Pôle Nord

Pyramiden, cité abandonnée et présence russe dans l'Arctique norvégien

  • Publié le 12 février 2022 à 12:59
  • Actualisé le 12 février 2022 à 15:01

Buste de Lénine, Palais de la culture, bureaux du KGB... Pyramiden est un vestige d'utopie de l'Union soviétique mais Moscou tient à sa cité minière abandonnée dans l'Arctique, région devenue une priorité stratégique pour le Kremlin.

L'Arctique: la Russie espère y devenir la première puissance militaire et économique profitant des retombées financières du passage du Nord-Est, route maritime entre l'Europe et l'Asie qui se développe avec le recul des glaces. Et de même que dans les eaux gelées du Nord elle fait naviguer une flotte de brise-glaces nucléaires, elle garde à l'Ouest un pied dans l'archipel norvégien du Svalbard (Spitzberg), zone démilitarisée très loin au-dessus du cercle polaire.

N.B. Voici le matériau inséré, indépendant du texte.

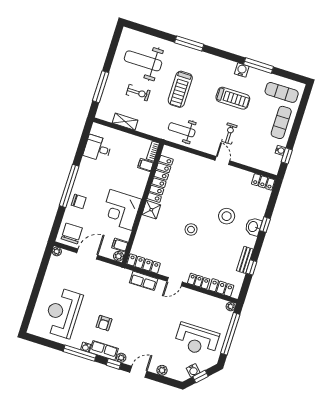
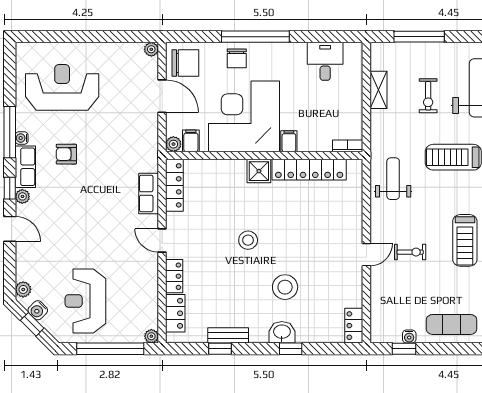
filing cabinet: (146, 165) -> (289, 141), moved
corner desk: (121, 210) -> (244, 116), width x1.36, depth x1.36
plant: (162, 370) -> (23, 289), moved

S'il a attribué à la Norvège - aujourd'hui membre de l'Otan - la souveraineté sur l'archipel, le traité de Paris de 1920 prévoit que tous les Etats signataires - dont l'URSS à l'époque - peuvent s'y livrer à des activités économiques.

Depuis 1931, dans le village de Barentsbourg, une communauté minière russe extrait ainsi du charbon des mines de la compagnie Arktikougol. Dans celui de Pyramiden, l'activité a cessé en 1998 faute de rendement et les mineurs sont partis.

A première vue, c'est un village fantôme. Pas d'habitants hormis une poignée de Russes qui font tourner un hôtel à la mode très soviétique et des ours polaires face à qui on peut se retrouver nez-à-nez.

Mais si tout est obsolète, rien n'est détruit, a constaté un photographe de l'AFP. Les bâtiments, construits pour durer, sont juste lézardés par des décennies de rudes hivers. Les rails du funiculaire, qui descendait les wagonnets de la mine, sont toujours accrochés à la montagne en forme de pyramide qui surplombe le village. Dans les bâtiments, c'est comme si les occupants étaient partis soudainement, prêts à revenir d'un moment à l'autre.

Dans les bureaux de l'administration, des fioles de minerai sont alignées dans les vitrines, des calendriers accrochés aux murs. Dans ceux du KGB, aux portes blindées, des fiches de mineurs sont étalées sur les tables. Dans les salles de cours, les dessins des enfants sont punaisés et la tasse du maitre traine encore sur sa chaire.

"Pyramiden est aussi importante que (les îles de) Groumant et (le village de) Barentsbourg, ce n’est pas uniquement un endroit de mémoire historique. Ce village n’est pas abandonné, il a été temporairement mis en veille", affirme à l'AFP le vice-directeur de l’Institut de recherches scientifiques russe de l’Arctique et de l’Antarctique à Saint-Pétersbourg Iouri Ougrioumov.

Dans les années 1960-1980, Pyramiden a compté jusqu'à 1.200 Russes. Y être envoyé était considéré comme une récompense pour un mineur, explique un guide à l'AFP.

Située du côté occidental du rideau de fer, le village faisait alors figure de cité soviétique idéale, autosuffisante avec ses élevages de cochons et puissante avec son Palais de la culture, son cinéma de 300 places, sa piscine, son gymnase et son hôpital.

Aujourd'hui, la Russie y développe tourisme et recherches. Arktikougol a lancé sa compagnie touristique, et glaciologues, hydrologues, océanologues y mènent des travaux scientifiques. "Ici, il y a l’espoir d’un avenir intéressant", affirme M. Ougrioumov, également chef de l’expédition arctique russe sur l’archipel.